Reproduce the passage of the forum thread about the 1918 Rudge eBay listing starting at "## Freqman1 (Dec" and ending at "for only $280!".

Excerpted text>
******************************

# Pardon, gotta vent here: What is wrong with this $2,500.00 1918 Rudge eBay listing?



## atilly (Dec 16, 2021)

Take a look at the 1918 ESTABLISHED. SUPER RARE RUDGE WHITWORTH ebay listing.

Then see what else you can find that is just plain *wrong*.

Where in tarnation are the pump, reflectors, & basket that are listed?
It is _not_ Vintage but ANTIQUE you say?
Drum brakes... Really!
The Whitworth "model"? 
Yeah, you are right, I should just relax.


----------



## schwinnderella (Dec 16, 2021)

only $270.00 shipping


----------



## Freqman1 (Dec 16, 2021)

I’m pretty sure this is being sold by the Edgewater, NJ village idiot!


----------



## GTs58 (Dec 16, 2021)

That was listed before, maybe a year ago. Then it was listed here on the Cabe if I'm not mistaken, and that person was soon banned from the Cabe. The bike was located in two different states so it's been involved in someone's scam. The description is badly composed or translated so that's one red flag.  

And this cracks me up! Buy his like new one hundred dollar bill for only $280! 

https://www.ebay.com/itm/292717292028?campid=5335809022


----------



## Frank and Pam Skid Kings (Dec 16, 2021)

******************************

Information given>
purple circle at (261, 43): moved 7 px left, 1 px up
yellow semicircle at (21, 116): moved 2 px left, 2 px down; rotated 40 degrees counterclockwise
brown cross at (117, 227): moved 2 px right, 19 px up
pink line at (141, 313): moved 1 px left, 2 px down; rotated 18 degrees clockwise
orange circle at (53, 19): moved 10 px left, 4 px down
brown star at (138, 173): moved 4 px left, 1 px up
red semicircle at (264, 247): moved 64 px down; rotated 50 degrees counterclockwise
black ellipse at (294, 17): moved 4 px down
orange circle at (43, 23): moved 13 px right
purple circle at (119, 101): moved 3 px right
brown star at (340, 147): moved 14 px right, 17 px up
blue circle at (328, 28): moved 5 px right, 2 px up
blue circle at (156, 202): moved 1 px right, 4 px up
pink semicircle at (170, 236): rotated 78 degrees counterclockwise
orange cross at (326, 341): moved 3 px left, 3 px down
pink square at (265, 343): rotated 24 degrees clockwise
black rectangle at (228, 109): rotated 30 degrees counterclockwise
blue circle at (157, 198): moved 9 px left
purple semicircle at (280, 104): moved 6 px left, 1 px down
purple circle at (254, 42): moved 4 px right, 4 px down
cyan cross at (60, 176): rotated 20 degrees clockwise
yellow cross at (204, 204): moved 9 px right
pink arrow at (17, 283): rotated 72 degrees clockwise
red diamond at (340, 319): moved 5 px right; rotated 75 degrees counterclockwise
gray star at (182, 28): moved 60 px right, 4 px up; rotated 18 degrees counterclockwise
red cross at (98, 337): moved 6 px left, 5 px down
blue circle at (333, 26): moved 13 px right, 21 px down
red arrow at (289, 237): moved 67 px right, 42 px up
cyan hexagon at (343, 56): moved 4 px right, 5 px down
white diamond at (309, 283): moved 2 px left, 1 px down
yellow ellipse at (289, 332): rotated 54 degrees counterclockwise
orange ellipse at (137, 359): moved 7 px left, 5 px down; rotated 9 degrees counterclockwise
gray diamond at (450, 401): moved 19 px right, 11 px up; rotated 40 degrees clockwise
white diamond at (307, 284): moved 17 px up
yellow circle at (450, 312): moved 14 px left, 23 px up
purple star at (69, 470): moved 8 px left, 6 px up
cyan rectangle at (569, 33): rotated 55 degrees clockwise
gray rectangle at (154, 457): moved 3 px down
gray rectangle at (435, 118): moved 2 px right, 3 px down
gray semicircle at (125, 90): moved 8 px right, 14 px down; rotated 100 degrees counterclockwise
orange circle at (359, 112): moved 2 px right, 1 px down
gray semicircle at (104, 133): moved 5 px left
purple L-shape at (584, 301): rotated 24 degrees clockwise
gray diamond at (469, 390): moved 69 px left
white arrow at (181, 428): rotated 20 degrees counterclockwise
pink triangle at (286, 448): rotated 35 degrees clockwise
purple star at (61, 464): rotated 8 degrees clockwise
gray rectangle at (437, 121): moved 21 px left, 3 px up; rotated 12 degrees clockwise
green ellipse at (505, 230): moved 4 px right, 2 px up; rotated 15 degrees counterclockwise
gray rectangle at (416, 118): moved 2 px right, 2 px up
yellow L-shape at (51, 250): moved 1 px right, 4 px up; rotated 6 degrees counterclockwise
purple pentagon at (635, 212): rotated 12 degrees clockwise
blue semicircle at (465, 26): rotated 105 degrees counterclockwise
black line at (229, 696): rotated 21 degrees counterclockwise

******************************

Answer to the exercise>
## Freqman1 (Dec 16, 2021)

I’m pretty sure this is being sold by the Edgewater, NJ village idiot!


----------



## GTs58 (Dec 16, 2021)

That was listed before, maybe a year ago. Then it was listed here on the Cabe if I'm not mistaken, and that person was soon banned from the Cabe. The bike was located in two different states so it's been involved in someone's scam. The description is badly composed or translated so that's one red flag.  

And this cracks me up! Buy his like new one hundred dollar bill for only $280!